Enracinée dans l’histoire, la relation entre l’Algérie et la Russie devrait poursuivre sa coopération robuste et évolutive.
Yahia Zoubir
L’Algérie entretient des liens solides avec la Russie depuis des décennies, forgeant une relation profondément ancrée dans le soutien historique de l’Union soviétique pendant la lutte de l’Algérie pour l’indépendance vis-à-vis de la France et la construction ultérieure de son État postcolonial et de ses forces armées. Les critiques occidentales, notamment concernant les achats d’armes de l’Algérie à la Russie, négligent souvent ce contexte historique et la politique de non-alignement de l’Algérie. Malgré la guerre en cours en Ukraine en 2022, l’Algérie et la Russie ont continué de renforcer et de diversifier leurs relations. Leur partenariat stratégique renforcé de juin 2023, signé lors de la première visite officielle du président Abdelmadjid Tebboune en Russie, comprend de nouveaux domaines de coopération tels que l’agriculture, l’énergie et le commerce, c’est-à-dire une coopération allant au-delà de la coopération militaire exceptionnellement forte.
La visite de Tebboune en Russie, malgré les critiques européennes et américaines, a souligné l’engagement de l’Algérie envers une politique étrangère indépendante. Cette visite a mis en évidence l’importance des relations Algérie-Russie et l’offre de Tebboune de servir de médiateur entre la Russie et l’Ukraine, que le président Vladimir Poutine a saluée. L’Algérie est reconnue pour sa médiation efficace entre les parties en conflit, mais il n’y a aucune preuve qu’elle s’engage dans une médiation entre la Russie et l’Ukraine.
La relation contemporaine de l’Algérie avec la Russie remonte au XIXe siècle, lorsque l’émir Abdelkader, figure clé de la lutte anticoloniale algérienne et souvent considéré comme le fondateur de l’État algérien, a établi des contacts avec la Russie pendant son exil en Syrie. Pendant la guerre d’indépendance de l’Algérie (1954-1962), l’Union soviétique a soutenu le Front de libération nationale (FLN) et son Armée de libération nationale (ALN). L’Algérie post-indépendance s’est naturellement rapprochée de l’Union soviétique, principalement en raison du soutien américain au Maroc pendant la « guerre des Sables » algéro-marocaine de 1963 et du refus des États-Unis et de la France de vendre des armes avancées à l’Algérie. Ce partenariat avec la Russie a été encore consolidé par une méfiance mutuelle à l’égard des États-Unis et de la France, conduisant à une relation politique, militaire, énergétique et, plus récemment, économique, prudente mais étroite avec Moscou.
Les années 1990 ont vu un renouveau des relations Algérie-Russie après que les deux nations ont été confrontées à d’importants défis intérieurs.
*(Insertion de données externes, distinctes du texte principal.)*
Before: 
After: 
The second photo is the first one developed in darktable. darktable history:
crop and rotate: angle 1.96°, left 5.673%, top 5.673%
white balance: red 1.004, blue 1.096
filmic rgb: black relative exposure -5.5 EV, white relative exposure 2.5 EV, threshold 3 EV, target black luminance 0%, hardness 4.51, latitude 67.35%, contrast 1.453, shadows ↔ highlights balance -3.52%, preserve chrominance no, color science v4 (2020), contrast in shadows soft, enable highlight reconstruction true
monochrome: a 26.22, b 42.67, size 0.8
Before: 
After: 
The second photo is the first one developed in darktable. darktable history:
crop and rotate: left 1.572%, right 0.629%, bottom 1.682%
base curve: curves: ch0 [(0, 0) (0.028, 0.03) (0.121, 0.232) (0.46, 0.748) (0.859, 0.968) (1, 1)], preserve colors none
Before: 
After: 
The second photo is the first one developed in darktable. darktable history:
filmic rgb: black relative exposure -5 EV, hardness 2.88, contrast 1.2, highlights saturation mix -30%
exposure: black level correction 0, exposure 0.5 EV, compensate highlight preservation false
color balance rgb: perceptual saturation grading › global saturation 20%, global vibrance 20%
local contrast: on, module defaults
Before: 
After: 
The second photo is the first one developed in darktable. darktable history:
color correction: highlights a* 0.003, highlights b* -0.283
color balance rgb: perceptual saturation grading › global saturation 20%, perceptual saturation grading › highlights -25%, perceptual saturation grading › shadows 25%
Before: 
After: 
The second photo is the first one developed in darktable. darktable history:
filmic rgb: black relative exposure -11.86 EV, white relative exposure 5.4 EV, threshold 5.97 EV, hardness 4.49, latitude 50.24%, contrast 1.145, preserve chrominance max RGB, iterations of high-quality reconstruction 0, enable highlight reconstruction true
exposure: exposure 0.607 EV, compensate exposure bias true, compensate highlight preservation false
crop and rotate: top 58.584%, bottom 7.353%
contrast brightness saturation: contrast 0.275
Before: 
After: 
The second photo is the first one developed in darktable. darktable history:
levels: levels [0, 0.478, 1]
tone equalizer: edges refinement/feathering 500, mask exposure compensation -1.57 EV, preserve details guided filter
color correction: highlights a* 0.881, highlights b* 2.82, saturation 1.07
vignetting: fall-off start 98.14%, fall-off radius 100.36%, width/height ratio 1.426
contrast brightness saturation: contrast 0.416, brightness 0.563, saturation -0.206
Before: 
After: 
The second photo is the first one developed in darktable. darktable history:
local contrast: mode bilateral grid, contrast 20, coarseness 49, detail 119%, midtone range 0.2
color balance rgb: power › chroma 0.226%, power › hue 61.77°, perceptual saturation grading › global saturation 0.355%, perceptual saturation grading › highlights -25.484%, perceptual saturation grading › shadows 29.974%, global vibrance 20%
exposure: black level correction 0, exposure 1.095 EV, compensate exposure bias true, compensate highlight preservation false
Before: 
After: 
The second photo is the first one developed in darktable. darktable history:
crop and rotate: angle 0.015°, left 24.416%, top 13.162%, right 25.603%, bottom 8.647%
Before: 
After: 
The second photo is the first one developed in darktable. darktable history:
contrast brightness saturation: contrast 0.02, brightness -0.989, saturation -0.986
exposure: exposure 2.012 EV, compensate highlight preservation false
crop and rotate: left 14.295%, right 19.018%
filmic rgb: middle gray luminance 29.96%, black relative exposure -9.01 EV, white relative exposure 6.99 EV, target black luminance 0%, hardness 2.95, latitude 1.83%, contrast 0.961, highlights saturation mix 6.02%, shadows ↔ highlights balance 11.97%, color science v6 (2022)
L’Algérie a enduré de violentes luttes civiles et des troubles économiques, tandis que la Russie a fait face à la dissolution de l’Union soviétique et à des changements politiques et économiques majeurs. Le renouvellement des liens avec l’Algérie a permis à la Russie de rétablir une présence au Maghreb, d’accroître son influence en Méditerranée et d’obtenir des points d’ancrage économiques et politiques en Afrique. En 2001, l’Algérie est devenue le premier pays arabe et africain à signer un « Accord de partenariat stratégique » avec la Russie, visant à renforcer les liens politiques, économiques et militaires.
Coopération militaire
La coopération militaire a été la pierre angulaire de la relation Algérie-Russie, l’Algérie dépendant fortement de l’équipement et de l’expertise militaires russes. Cette coopération a permis à l’Algérie d’accéder à des armements et à une formation avancés, renforçant ainsi ses capacités de défense. Les exercices militaires conjoints et l’échange d’expériences en matière de contre-terrorisme ont encore renforcé les liens militaires entre les deux pays. Entre 2018 et 2022, l’Algérie a acheté 73 % de son équipement militaire à la Russie. De 2016 à 2020, les achats d’armes de l’Algérie, d’un montant de 4,2 milliards de dollars, ont représenté 14,9 % des ventes d’armes de la Russie, faisant de l’Algérie le troisième client d’armes de la Russie après l’Inde et la Chine. Cette forte dépendance à l’égard des fournitures militaires russes nécessite des relations bilatérales solides, le personnel russe assurant la maintenance et la formation des forces algériennes.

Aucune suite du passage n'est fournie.